– Firmy farmaceutyczne dają szpitalom najczęściej na zapłatę za leki aż 74 dni, czyli o 20 dni więcej niż hurtowniom farmaceutycznym i aptekom. Mimo to szpitale dodatkowo płacą rekordowo długo po terminie – średnio 113 dni. Łącznie daje to 187 dni (czyli ponad pół roku) przeciętnego oczekiwania na należności za dostarczone leki – mówi Tomasz Starus, główny analityk i dyrektor działu oceny ryzyka w Euler Hermes.
A Paweł Szewczyk, prezes wrocławskiego Nettle, zajmującego się m.in. wierzytelnościami szpitali, dodaje: – Producenci sprzętu medycznego przeciętnie czekają jeszcze dłużej, bo 214 – 270 dni.
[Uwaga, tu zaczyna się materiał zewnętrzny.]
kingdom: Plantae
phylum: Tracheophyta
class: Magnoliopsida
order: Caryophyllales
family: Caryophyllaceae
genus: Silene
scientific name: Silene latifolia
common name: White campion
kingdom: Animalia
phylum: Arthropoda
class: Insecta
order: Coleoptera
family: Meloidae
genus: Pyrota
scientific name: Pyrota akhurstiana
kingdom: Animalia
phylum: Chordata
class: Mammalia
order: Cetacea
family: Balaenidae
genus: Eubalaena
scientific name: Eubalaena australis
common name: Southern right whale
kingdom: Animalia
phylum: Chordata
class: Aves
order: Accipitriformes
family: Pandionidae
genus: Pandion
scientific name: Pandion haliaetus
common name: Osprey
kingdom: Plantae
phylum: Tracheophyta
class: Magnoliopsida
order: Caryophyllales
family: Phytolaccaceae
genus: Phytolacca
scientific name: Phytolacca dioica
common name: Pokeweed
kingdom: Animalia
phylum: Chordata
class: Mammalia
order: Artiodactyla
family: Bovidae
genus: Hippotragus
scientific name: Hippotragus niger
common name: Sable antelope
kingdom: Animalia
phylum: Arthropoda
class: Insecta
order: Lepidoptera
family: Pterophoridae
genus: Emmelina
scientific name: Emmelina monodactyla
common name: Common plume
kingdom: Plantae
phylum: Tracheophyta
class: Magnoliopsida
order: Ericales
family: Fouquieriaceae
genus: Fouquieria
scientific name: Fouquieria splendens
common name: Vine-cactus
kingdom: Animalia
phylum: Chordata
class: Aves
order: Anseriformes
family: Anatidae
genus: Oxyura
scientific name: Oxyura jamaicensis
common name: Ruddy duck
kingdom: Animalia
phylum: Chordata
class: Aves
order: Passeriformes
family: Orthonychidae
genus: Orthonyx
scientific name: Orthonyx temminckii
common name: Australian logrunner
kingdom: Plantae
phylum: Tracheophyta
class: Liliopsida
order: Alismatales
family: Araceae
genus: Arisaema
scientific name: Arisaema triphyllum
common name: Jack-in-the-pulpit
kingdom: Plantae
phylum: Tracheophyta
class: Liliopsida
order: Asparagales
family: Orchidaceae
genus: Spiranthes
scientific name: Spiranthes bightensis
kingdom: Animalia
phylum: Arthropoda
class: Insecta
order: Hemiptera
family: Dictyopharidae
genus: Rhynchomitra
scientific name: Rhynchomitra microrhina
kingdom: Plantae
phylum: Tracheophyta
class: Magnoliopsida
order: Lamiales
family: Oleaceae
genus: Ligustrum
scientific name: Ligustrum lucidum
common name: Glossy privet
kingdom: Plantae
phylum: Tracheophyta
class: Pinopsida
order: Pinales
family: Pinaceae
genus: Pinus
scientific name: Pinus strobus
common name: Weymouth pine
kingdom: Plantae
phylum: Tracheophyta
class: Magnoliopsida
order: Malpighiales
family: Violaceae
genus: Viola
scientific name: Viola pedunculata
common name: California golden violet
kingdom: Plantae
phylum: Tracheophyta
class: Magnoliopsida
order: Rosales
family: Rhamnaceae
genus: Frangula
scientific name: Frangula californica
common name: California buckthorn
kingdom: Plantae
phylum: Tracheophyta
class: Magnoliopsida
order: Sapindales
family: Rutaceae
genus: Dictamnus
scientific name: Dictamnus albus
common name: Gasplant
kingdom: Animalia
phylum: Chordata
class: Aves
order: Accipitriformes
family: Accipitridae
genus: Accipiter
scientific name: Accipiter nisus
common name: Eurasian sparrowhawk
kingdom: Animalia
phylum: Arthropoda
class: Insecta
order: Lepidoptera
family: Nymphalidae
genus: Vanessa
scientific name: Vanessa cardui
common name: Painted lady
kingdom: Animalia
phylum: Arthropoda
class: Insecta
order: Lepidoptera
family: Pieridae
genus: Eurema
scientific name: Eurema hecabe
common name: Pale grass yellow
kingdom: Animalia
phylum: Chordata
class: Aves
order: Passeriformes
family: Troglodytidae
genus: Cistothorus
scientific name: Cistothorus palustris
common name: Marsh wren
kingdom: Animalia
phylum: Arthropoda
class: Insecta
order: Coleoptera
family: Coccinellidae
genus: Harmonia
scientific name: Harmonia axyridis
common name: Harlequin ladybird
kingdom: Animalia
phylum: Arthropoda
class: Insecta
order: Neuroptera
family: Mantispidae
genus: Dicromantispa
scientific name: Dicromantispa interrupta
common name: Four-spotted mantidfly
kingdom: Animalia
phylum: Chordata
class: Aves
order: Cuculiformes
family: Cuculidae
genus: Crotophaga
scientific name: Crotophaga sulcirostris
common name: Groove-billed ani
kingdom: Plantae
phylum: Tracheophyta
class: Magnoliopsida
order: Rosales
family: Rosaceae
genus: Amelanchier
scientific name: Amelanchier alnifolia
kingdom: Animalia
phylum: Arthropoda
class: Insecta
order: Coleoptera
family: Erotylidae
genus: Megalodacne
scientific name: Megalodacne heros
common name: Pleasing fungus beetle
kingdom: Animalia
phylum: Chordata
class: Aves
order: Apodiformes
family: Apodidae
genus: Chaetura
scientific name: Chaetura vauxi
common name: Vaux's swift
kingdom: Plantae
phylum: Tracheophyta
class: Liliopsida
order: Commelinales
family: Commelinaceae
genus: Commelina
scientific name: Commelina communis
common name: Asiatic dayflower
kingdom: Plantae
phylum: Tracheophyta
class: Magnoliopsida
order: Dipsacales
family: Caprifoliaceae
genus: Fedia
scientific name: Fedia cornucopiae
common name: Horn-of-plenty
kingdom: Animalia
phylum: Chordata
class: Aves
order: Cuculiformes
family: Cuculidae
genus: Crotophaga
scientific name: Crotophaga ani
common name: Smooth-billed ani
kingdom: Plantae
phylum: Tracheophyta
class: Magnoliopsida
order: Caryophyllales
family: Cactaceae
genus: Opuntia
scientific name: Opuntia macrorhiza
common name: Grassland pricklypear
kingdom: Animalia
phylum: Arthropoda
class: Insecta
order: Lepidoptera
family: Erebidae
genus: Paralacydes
Dane o zadłużeniu szpitali za trzy kwartały tego roku znane będą pod koniec listopada. Z tych po pół roku wynika, że szpitale miały ponad 9,65 mld długów, w tym ok. 2,3 mld zł wymagalnych, czyli takich, których termin płatności minął.
– Szpitale najczęściej nie płacą regionalnym centrom krwiodawstwa i krwiolecznictwa, potem zalegają z opłatami za energię, wodociągi oraz gaz. W trzeciej kolejności, gdy jest już źle, decydują się na długi wobec koncernów farmaceutycznych i firm produkujących sprzęt medyczny – wymienia Kamil Marcyniuk, menedżer ds. kluczowych klientów w M.W. Trade. Według niego najbardziej zadłużone są szpitale kliniczne. – Trudno wskazać region, w którym sytuacja jest najgorsza. Jedynie szpitale województwa opolskiego wychodzą obronną ręką – dodaje.
Inne firmy analizujące sytuację na rynku medycznym uważają, że szpitale starają się nie zadłużać wobec dostawców mediów, lecz pozwalają sobie na wydłużanie terminu płacenia za leki i sprzęt.